Published studies have explored developing small molecule inhibitors of the SH2 domains of STAT transcription factors (Mandal et al., 2015, J. Med. Chem.; Elumalai et al., 2015, Angew. Chem. Int. Ed.; Krueger et al., 2015, Blood), as well as various kinases (Park et al., 2002, Bioorg. Med. Chem. Lett.; Singaram et al., 2023, Nat. Chem. Biol.; Visperas et al., 2017, SLAS Discov.). Furthermore, advances in the field of targeted protein degradation have resulted in the development of proteolysis targeting chimera (PROTAC) molecules capable of degrading STAT transcription factors via the proteosome-ubiquitination pathway through PROTAC engagement with the target protein via its SH2 domain (Kaneshige et al., 2023, Nat. Chem. Biol.; Bai et al., 2019, Cancer Cell; Kaneshige et al., 2024, J. Med. Chem.).

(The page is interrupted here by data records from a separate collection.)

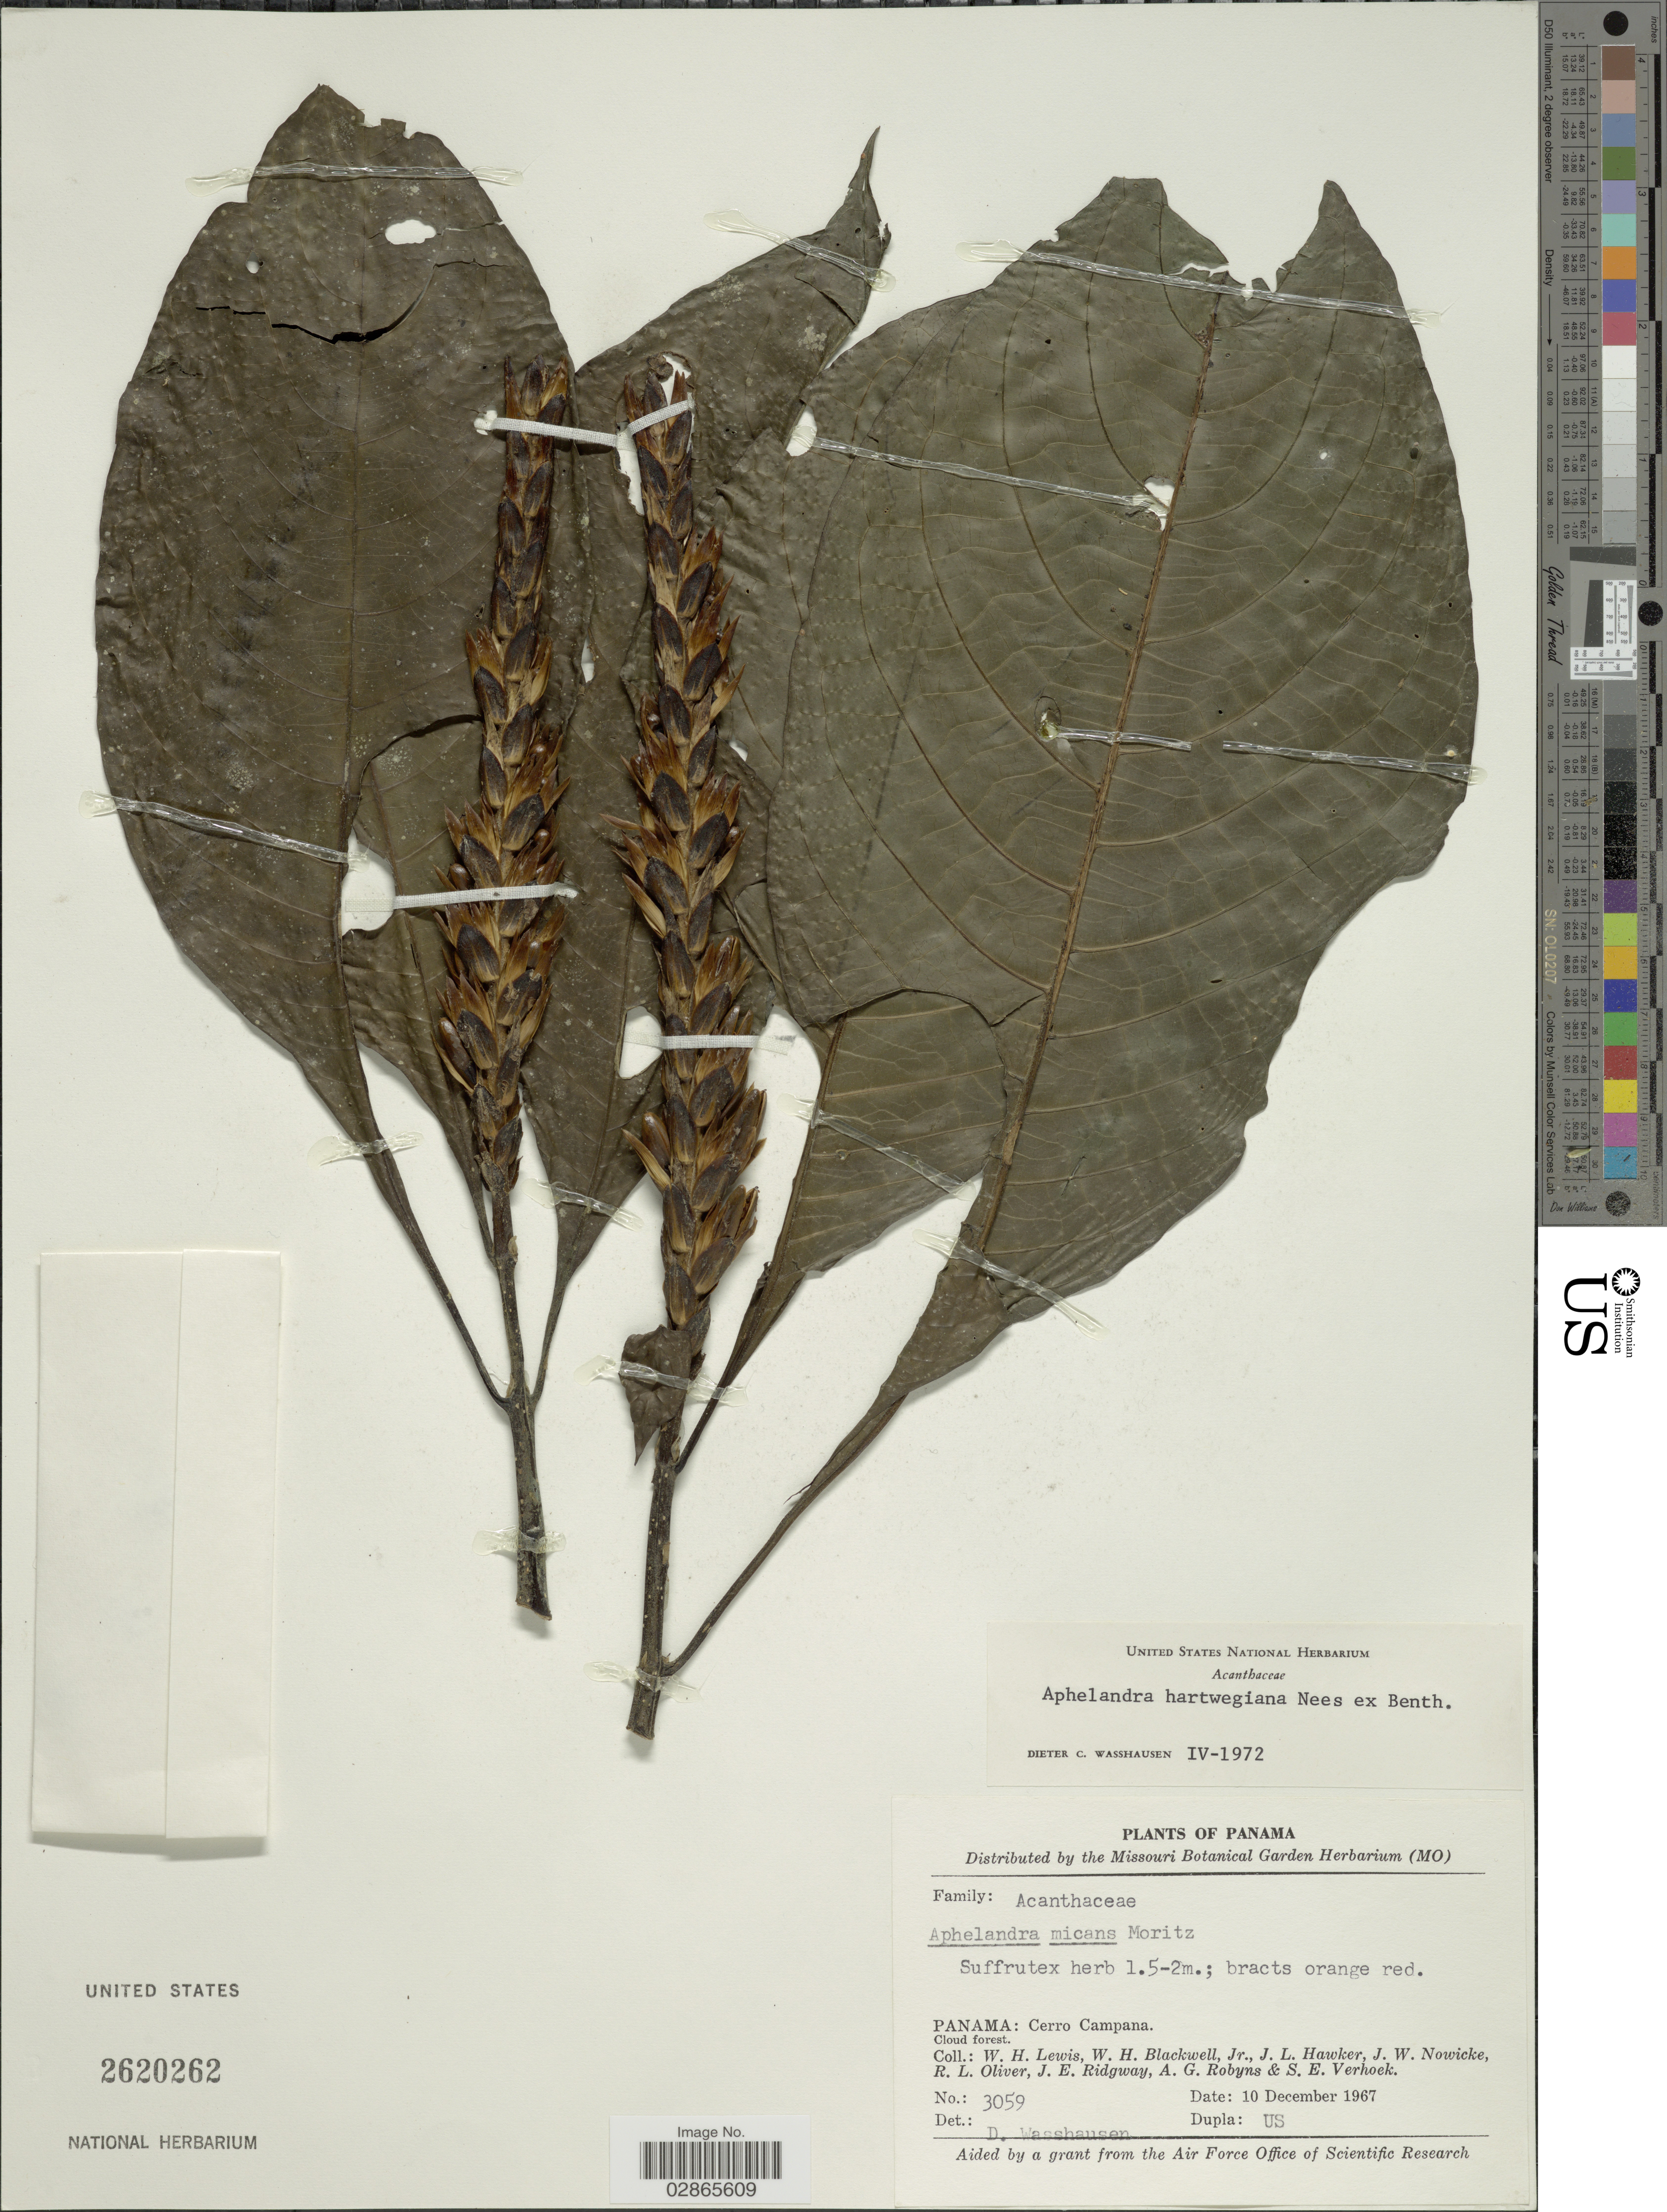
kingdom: Plantae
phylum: Tracheophyta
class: Magnoliopsida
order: Lamiales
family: Acanthaceae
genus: Aphelandra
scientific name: Aphelandra campanensis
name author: Durkee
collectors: W. H. Lewis, W. H. Blackwell, J. L. Hawker, J. W. Nowicke & et al.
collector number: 3059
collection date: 1967-12-10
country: Panama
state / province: Panamá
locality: Cerro Campana.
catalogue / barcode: US 2620262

What’s Next for SH2 Domains in Drug Discovery

Ligand-SH2 domain interaction selectivity has previously been studied at scale across the target class for phosphopeptide ligands (Liu et al., 2010, Mol. Cell. Proteomics; Tinti et al., 2013, Cell Rep.; Machida et al., 2007, Mol. Cell; Jones et al., 2006, Nature). However, the assessment of binding selectivity of small molecule ligands across the SH2 target class to assess binding selectivity has yet to be performed. These studies will be needed to determine the selectivity of small molecule inhibitors and protein degrader molecular handles targeting SH2 domains for early clues of potential toxicity and/or polypharmacology. This information can then be used downstream to assess the functional consequences of identified off-target binding effects in orthogonal assays.